[Data excerpts]
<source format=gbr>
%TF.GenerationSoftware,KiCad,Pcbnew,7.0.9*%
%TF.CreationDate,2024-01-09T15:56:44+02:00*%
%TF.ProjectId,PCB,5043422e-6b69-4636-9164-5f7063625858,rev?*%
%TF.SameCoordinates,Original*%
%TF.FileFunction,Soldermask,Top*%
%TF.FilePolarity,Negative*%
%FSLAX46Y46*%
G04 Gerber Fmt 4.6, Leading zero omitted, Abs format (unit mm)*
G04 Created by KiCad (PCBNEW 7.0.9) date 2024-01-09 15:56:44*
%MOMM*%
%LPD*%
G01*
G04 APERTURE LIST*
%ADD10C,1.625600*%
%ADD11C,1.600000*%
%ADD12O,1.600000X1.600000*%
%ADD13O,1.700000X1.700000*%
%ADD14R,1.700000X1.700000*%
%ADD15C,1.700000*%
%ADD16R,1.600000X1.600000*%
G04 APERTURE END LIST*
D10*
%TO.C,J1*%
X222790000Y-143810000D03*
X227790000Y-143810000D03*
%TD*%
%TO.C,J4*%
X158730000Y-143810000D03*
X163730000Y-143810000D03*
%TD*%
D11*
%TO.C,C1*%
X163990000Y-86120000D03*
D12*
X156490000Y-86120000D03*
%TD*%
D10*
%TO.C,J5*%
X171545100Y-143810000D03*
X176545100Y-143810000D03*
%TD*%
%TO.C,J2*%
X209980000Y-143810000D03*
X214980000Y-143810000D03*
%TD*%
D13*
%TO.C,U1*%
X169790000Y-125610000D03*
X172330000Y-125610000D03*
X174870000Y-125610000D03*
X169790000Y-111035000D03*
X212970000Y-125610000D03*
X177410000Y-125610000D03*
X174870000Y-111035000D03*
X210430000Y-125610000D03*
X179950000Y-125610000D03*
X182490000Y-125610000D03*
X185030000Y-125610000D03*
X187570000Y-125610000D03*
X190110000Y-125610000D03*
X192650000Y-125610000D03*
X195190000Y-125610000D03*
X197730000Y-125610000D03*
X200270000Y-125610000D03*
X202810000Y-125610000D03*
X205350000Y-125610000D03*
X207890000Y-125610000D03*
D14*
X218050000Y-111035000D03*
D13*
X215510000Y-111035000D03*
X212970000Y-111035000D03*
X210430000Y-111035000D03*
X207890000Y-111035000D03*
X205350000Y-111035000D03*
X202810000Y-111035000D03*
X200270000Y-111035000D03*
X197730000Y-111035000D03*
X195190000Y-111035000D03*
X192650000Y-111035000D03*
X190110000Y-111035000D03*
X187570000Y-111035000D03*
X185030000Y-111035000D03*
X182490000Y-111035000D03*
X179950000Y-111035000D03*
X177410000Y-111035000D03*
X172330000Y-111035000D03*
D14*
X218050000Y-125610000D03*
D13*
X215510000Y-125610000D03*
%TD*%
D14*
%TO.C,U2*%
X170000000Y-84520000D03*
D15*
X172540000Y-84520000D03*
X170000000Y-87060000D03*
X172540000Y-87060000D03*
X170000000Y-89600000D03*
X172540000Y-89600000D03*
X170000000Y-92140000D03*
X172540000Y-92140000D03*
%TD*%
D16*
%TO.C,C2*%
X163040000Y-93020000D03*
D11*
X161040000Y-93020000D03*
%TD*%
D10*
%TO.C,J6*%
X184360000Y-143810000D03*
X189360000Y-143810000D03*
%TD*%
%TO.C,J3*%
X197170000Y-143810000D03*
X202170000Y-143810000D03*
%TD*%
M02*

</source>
--
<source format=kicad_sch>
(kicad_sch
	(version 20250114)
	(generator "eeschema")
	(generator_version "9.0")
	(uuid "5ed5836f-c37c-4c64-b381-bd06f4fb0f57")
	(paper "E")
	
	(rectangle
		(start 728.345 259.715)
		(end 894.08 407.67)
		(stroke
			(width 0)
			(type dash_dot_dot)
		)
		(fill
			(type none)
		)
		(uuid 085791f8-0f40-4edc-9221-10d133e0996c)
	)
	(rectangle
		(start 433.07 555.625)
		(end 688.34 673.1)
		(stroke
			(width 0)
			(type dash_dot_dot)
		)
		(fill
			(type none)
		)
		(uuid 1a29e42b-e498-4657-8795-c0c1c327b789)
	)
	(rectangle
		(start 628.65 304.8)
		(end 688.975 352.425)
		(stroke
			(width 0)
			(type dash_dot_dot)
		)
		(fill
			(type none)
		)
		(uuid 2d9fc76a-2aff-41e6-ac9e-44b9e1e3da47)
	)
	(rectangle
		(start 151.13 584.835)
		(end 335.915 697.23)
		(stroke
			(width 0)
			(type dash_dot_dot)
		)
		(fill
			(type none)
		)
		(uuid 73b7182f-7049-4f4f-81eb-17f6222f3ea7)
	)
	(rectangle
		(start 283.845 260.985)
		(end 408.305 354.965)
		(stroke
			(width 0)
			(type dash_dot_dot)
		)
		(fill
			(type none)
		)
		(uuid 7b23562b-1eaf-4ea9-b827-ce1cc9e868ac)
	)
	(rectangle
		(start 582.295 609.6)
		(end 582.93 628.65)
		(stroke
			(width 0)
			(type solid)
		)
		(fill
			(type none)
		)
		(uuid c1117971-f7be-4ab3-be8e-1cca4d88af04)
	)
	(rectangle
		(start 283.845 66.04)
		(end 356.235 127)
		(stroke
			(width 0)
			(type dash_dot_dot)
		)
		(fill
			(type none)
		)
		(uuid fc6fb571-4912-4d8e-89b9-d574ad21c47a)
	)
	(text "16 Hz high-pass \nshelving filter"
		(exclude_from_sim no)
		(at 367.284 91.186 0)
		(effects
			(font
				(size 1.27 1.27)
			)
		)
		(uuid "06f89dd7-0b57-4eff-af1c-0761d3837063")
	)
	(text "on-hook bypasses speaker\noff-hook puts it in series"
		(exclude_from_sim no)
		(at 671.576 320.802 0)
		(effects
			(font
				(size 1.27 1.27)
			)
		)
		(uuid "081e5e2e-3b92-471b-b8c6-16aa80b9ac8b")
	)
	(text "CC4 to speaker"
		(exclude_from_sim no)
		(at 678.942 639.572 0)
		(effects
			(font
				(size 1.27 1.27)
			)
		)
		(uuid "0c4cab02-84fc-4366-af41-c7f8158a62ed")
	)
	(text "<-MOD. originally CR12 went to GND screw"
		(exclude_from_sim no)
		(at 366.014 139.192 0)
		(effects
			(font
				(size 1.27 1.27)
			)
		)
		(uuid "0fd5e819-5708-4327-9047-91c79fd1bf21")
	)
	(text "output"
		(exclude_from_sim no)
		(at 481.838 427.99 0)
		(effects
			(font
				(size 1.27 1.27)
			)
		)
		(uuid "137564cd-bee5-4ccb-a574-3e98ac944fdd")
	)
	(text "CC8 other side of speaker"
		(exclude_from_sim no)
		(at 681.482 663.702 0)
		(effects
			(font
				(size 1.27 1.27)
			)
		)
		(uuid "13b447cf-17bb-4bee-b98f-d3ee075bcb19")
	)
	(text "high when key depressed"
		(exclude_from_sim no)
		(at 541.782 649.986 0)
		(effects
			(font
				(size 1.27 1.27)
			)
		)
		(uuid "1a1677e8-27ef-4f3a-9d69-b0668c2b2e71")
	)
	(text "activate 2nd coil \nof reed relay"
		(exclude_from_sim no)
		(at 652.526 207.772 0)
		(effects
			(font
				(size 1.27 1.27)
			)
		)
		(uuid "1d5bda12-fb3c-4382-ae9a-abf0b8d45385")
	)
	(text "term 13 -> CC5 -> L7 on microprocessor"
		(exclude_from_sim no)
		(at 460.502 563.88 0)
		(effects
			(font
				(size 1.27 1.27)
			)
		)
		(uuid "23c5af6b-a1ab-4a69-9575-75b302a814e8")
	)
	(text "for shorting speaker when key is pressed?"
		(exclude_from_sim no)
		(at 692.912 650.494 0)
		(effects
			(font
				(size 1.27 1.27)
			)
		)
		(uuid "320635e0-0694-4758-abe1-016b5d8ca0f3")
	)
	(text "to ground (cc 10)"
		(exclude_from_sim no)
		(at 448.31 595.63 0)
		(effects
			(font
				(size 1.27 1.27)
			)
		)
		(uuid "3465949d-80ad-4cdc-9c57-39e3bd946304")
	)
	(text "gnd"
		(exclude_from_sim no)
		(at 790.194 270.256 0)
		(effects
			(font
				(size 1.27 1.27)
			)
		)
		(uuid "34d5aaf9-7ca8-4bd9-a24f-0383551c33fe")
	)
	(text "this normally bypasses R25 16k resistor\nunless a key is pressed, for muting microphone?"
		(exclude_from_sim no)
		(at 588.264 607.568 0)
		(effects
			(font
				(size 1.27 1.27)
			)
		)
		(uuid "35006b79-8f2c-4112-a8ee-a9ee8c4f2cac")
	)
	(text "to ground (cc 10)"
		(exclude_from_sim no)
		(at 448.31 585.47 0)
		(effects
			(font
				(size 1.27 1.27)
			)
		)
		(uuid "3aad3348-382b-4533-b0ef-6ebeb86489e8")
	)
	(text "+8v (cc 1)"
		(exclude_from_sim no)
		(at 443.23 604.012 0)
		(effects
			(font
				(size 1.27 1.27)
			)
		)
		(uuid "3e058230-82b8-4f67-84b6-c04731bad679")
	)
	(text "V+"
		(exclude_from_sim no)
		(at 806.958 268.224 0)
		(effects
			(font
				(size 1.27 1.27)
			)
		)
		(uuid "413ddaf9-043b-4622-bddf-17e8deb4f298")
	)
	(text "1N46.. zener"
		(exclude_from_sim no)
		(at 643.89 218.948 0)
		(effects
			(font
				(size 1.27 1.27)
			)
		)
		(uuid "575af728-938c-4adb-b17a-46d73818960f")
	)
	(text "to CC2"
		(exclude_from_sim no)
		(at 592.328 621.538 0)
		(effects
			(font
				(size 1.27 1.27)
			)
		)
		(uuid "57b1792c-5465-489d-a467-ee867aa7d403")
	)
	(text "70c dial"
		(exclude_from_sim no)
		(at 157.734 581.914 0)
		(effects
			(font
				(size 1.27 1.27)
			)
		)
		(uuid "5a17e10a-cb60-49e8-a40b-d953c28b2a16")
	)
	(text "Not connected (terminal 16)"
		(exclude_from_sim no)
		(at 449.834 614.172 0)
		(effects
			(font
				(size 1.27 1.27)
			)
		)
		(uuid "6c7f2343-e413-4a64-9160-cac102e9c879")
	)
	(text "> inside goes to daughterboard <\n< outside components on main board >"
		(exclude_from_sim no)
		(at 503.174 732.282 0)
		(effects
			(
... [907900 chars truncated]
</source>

[EXERCISE REQUIREMENTS]
The reply must be a number and nothing more: the count of lines above that contain the word "when".

[FINAL ANSWER]
2